Experimental animals are still used in today’s medicine to understand better physiological or pathological processes, or to develop, for example better vascular prostheses. For that reason, these animals must show some similarities with humans, from the anatomical to the physiological point of view. When developing vascular prostheses, we have to evaluate if the graft will react in the expected way and if during experimental research there will be some factors that might influence the proper functioning of vascular prostheses in the human body. We observed the consequences of bilateral common carotid artery ligation (BCCAL) or Sham operation in seventeen healthy Merinolandschaf / Württemberg sheep, aged between 2 and 4 years, after testing new types of carbon-coated ARTECOR® and ADIPOGRAFT Ra 1vk 7/350 vascular prostheses. After the follow-up period the prostheses were extirpated, so the blood supply was provided from the vertebral arteries.

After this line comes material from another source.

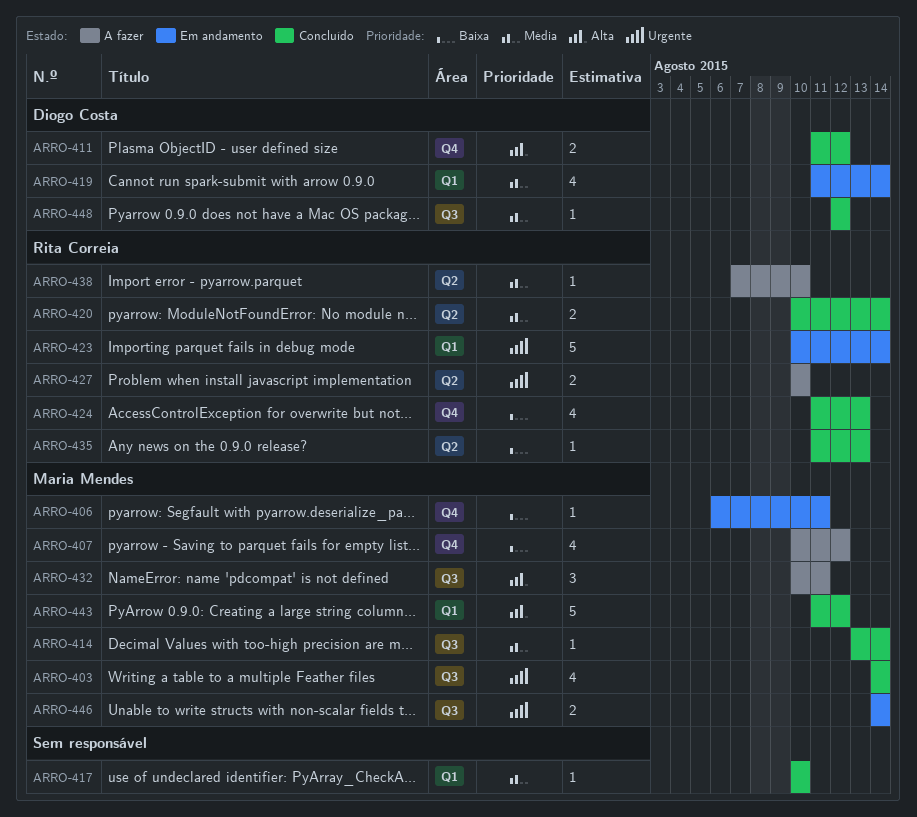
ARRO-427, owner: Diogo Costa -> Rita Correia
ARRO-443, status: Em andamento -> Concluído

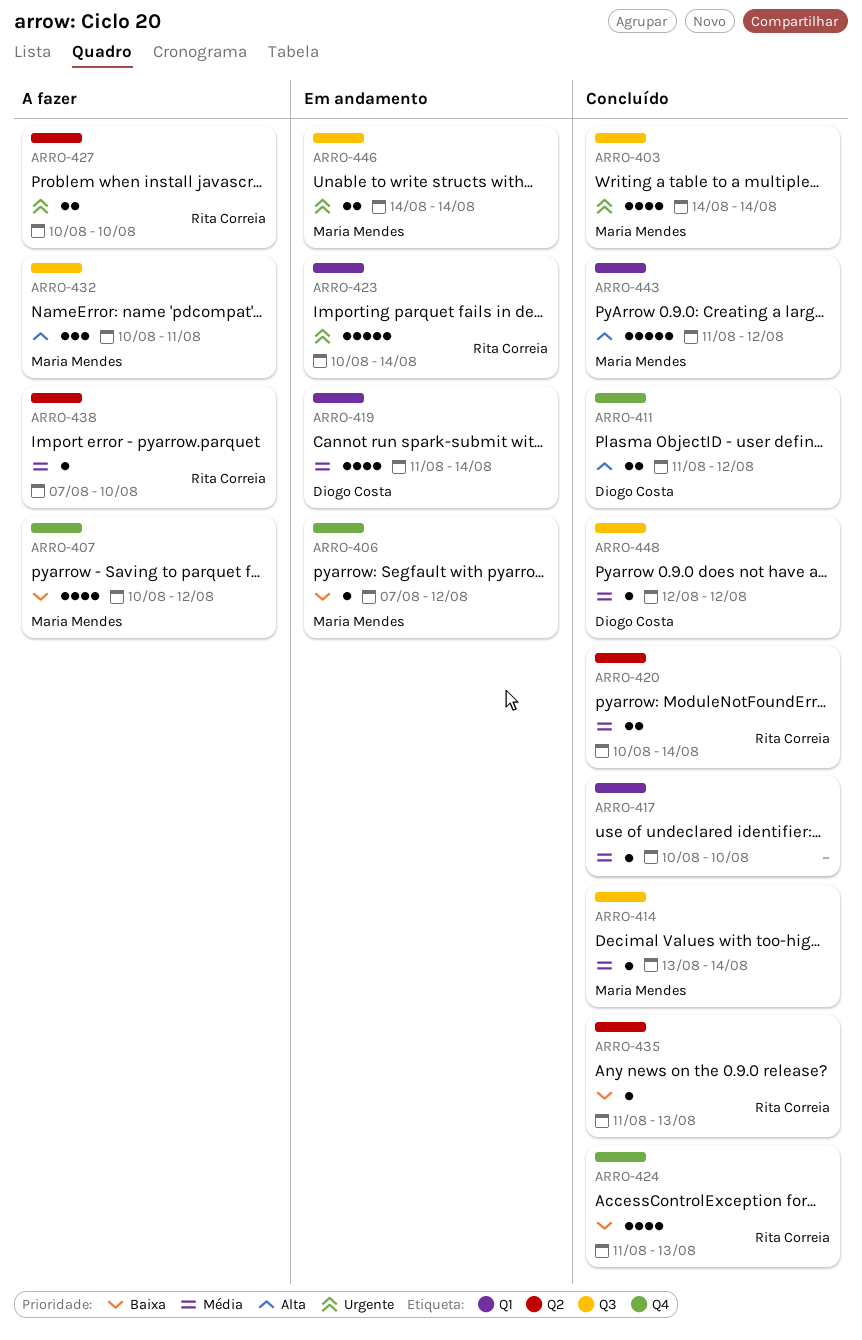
ARRO-406, start: Aug 6 -> Aug 7
ARRO-406, due: Aug 11 -> Aug 12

Sheep in both groups were not sacrificed, but were observed for 18 months. After the observation period all sheep showed no physical or neurological changes and all are still alive. Animal responses to BCCAL are different, depending on the animal species, age, and condition. In sheep, bilateral blocking of the blood fl ow in the carotid bed seems to be conceivable since the brain was sufficiently supplied with blood from the vertebral arteries.